Embedded electron spin decoherence as indicator of the matrix material structure

TL;DR

This study demonstrates that embedded electron spin decoherence measurements can serve as a quantitative indicator of the structure and structural changes in matrix materials, combining theoretical modeling and experimental validation.

Contribution

The paper introduces a novel approach linking electron spin decoherence to matrix material structure, validated through experiments on crystalline, polycrystalline, and amorphous malonic acid.

Findings

Decoherence time scale extremums align with proton dipolar couplings in single crystals.

Orientation averaging yields decoherence profiles in polycrystalline samples.

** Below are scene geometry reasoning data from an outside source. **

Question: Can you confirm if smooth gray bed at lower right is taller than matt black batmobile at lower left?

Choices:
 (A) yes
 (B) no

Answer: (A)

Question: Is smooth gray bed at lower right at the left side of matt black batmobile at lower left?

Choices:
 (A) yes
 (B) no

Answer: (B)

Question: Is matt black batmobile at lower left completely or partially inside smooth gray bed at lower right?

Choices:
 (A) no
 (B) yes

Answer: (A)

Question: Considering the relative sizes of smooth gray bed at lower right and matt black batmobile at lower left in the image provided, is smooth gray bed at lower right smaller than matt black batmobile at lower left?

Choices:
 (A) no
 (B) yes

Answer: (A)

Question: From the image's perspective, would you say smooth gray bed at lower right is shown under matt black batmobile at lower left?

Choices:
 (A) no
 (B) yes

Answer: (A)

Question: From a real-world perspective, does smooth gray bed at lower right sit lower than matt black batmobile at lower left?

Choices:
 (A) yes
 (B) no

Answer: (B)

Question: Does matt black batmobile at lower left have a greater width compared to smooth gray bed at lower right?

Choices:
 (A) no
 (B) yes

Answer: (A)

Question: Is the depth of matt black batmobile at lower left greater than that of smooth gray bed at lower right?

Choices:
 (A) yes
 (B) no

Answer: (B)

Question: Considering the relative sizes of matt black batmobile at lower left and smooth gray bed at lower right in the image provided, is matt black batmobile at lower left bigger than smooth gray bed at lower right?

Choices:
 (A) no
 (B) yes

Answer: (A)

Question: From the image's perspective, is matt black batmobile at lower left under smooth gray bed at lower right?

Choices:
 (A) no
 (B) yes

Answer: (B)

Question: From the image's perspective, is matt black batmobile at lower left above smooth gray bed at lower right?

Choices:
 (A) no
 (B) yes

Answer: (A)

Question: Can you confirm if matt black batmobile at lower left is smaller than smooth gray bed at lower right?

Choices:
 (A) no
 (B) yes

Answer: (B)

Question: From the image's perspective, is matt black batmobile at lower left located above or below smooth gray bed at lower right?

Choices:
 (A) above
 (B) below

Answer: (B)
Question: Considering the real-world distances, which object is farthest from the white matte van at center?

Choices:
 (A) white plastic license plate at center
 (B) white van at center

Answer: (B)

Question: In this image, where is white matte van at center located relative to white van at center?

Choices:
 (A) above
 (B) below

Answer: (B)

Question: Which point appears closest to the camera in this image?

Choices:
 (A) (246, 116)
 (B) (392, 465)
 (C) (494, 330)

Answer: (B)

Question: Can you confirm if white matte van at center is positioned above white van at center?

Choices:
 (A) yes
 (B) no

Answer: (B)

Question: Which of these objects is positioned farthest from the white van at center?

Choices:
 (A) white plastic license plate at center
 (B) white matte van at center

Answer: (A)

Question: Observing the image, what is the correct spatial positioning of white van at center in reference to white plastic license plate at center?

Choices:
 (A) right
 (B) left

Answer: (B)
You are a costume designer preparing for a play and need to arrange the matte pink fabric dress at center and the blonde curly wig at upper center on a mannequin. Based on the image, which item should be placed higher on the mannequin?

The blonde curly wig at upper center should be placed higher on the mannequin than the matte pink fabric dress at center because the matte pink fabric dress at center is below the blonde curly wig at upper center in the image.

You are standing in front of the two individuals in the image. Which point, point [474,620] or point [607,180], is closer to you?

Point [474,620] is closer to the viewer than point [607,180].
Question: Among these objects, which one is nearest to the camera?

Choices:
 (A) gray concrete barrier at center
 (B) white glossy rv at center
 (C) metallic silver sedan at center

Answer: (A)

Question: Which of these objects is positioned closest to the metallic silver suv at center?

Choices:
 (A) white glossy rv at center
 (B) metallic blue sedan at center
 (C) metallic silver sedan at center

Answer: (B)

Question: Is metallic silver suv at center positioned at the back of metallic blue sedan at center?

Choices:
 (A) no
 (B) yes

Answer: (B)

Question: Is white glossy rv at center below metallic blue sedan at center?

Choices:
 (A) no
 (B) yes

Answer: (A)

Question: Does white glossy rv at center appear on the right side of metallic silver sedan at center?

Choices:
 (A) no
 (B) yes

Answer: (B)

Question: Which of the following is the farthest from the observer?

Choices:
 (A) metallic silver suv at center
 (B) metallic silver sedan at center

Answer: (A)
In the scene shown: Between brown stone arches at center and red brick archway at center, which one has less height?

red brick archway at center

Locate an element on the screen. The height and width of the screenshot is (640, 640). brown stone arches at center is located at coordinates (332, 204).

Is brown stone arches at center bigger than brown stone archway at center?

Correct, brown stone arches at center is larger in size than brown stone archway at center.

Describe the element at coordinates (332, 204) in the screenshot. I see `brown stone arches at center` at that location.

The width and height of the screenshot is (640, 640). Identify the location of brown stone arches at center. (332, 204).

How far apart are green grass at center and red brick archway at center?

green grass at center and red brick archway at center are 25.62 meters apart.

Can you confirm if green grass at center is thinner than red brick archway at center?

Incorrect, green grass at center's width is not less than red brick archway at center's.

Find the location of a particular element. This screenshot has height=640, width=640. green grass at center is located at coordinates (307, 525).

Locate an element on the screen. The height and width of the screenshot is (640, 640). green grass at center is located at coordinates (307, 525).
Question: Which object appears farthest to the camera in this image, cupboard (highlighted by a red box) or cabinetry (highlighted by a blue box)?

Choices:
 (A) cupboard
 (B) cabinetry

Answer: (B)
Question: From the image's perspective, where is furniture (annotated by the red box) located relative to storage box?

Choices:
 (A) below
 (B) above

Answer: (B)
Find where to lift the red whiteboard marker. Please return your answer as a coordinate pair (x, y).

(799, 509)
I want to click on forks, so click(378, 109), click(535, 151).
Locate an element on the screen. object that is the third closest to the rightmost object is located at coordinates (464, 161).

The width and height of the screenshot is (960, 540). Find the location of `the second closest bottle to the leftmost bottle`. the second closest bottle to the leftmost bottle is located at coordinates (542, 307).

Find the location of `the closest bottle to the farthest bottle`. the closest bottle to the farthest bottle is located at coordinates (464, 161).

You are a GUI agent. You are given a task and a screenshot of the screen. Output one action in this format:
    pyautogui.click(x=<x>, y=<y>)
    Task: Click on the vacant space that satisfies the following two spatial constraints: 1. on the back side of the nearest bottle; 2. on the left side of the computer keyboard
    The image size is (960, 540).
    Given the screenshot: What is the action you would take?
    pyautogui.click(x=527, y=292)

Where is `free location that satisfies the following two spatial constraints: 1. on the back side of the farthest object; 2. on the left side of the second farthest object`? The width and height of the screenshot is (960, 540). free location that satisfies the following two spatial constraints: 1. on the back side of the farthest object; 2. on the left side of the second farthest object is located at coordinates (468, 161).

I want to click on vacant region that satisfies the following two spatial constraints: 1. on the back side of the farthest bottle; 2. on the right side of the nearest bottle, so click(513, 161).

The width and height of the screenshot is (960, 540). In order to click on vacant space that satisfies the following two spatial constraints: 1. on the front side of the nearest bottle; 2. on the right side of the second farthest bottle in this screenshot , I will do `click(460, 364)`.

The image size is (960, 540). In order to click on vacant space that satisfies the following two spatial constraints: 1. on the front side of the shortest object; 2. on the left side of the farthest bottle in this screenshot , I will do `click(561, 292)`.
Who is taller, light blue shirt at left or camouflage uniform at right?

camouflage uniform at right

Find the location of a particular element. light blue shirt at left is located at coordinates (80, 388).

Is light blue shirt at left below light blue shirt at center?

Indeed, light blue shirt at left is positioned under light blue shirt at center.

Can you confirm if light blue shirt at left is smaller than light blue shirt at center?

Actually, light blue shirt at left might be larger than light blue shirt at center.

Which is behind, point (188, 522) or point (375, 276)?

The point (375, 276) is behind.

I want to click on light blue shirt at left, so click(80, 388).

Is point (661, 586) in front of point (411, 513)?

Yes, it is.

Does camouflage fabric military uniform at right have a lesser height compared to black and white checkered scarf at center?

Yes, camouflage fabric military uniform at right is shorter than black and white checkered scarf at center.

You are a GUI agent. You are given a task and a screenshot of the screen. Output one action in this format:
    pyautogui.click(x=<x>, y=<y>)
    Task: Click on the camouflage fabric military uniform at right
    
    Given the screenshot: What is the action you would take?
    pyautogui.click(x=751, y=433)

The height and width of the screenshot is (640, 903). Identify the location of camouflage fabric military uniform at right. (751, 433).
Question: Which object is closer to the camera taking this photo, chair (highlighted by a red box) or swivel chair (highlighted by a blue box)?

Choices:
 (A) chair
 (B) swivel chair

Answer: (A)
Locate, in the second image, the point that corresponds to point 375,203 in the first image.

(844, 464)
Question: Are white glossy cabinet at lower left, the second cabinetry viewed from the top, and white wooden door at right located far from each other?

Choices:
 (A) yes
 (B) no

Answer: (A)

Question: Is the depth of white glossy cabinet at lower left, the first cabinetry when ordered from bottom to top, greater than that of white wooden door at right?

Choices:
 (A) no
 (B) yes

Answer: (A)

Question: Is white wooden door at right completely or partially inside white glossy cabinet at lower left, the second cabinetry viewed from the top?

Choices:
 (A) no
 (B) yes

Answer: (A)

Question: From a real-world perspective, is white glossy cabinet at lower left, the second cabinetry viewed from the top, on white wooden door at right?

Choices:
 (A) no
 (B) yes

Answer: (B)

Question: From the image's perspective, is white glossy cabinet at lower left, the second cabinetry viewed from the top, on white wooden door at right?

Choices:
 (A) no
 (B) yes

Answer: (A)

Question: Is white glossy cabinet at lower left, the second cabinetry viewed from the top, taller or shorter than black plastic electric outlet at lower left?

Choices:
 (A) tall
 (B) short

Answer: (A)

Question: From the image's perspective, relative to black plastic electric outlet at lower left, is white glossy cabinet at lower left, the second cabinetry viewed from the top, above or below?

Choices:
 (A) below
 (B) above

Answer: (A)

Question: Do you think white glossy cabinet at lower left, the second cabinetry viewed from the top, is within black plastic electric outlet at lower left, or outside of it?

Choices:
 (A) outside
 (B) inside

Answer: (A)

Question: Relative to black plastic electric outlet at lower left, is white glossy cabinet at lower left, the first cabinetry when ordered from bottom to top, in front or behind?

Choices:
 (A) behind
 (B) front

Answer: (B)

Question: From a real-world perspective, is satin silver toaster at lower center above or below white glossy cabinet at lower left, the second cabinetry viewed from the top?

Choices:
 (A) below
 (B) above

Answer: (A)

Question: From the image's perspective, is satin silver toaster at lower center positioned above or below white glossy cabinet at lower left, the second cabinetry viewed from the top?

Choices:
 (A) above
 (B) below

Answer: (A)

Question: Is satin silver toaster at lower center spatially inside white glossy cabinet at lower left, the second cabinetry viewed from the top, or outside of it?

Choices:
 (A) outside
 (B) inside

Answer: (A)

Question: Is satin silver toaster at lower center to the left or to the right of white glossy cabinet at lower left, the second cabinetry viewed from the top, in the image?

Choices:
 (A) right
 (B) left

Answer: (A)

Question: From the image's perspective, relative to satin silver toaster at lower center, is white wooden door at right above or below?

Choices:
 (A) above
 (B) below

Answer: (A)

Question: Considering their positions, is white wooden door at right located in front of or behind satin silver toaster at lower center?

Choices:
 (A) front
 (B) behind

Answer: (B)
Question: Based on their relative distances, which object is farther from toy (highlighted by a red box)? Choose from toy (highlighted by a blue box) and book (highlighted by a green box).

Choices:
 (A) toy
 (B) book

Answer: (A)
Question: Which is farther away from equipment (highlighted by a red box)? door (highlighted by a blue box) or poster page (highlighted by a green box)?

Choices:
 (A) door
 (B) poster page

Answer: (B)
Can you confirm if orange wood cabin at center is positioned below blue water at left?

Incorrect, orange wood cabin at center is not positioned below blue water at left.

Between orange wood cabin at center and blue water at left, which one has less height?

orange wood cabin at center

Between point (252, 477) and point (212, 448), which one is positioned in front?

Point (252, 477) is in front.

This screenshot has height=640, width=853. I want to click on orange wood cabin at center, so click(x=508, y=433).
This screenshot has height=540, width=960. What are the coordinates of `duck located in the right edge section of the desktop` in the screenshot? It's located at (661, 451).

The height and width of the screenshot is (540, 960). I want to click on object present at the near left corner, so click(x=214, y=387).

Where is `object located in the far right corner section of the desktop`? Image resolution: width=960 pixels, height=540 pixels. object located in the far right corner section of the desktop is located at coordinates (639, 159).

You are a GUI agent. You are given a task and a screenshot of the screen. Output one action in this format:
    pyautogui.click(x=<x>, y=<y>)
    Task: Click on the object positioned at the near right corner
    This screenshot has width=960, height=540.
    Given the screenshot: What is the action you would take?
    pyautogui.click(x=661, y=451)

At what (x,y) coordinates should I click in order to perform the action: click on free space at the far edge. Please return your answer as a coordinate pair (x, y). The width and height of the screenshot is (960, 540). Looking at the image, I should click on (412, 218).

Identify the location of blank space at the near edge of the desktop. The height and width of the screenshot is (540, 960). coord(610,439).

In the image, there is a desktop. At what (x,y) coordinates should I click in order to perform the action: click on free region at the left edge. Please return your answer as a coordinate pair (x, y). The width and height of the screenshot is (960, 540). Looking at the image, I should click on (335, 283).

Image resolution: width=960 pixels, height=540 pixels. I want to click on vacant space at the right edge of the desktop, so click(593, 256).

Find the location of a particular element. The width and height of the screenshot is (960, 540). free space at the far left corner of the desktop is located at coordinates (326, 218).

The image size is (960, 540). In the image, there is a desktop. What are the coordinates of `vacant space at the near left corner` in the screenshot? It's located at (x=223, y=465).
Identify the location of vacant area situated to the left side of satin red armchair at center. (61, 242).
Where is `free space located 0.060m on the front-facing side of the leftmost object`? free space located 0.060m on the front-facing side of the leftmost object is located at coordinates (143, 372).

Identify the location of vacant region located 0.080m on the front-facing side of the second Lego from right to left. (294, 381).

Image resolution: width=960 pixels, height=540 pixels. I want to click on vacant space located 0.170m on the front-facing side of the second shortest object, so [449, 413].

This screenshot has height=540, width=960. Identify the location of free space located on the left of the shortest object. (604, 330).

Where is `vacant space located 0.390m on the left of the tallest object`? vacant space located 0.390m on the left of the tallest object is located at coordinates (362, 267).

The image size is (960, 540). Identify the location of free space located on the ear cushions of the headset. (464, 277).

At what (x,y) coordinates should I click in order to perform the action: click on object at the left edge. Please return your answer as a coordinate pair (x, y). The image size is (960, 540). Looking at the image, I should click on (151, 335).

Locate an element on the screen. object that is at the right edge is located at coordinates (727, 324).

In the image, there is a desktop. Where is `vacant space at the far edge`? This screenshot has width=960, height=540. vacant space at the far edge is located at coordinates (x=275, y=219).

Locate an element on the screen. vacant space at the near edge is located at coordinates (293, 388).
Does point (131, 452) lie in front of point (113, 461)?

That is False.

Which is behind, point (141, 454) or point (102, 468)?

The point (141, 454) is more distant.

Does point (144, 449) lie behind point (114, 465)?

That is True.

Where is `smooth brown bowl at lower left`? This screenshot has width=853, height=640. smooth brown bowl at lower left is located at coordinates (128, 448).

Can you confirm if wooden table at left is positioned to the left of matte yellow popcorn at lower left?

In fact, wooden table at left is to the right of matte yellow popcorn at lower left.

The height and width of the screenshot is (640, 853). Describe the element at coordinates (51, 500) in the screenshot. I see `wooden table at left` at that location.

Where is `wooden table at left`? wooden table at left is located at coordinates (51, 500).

Amorphous polymorph shows reduced decoherence time scale, confirming structure dependence.

Abstract

In this work the problem of characterizing matrix material structure from embedded electron spin decoherence is studied both theoretically and experimentally. Theoretical calculation using nuclear spin bath model and cluster correlation expansion method shows that the positions of decoherence time scale extremums among single crystal orientations of the matrix material coincide with those of the nearest neighbour proton dipolar couplings. This finding is confirmed by single crystal pulsed EPR experiment performed on $\gamma$-irradiated malonic acid (MA). Electron spin decoherence decay profile in polycrystalline matrix material is obtained from the orientation dependence as an average over sampled orientations on a Fibonacci grid. In addition, it is pointed out theoretically that a further removal of crystal ordering in the nuclear spin bath can reduce decoherence time scale from the polycrystalline value. This prediction is verified experimentally by the Hahn echo time decay scale in a new amorphous polymorph of MA, obtained for the first time by mechanical milling. Thus the embedded electron spin decoherence can be viewed as a quantitative indicator for studying structures and/or structure changes of the matrix material.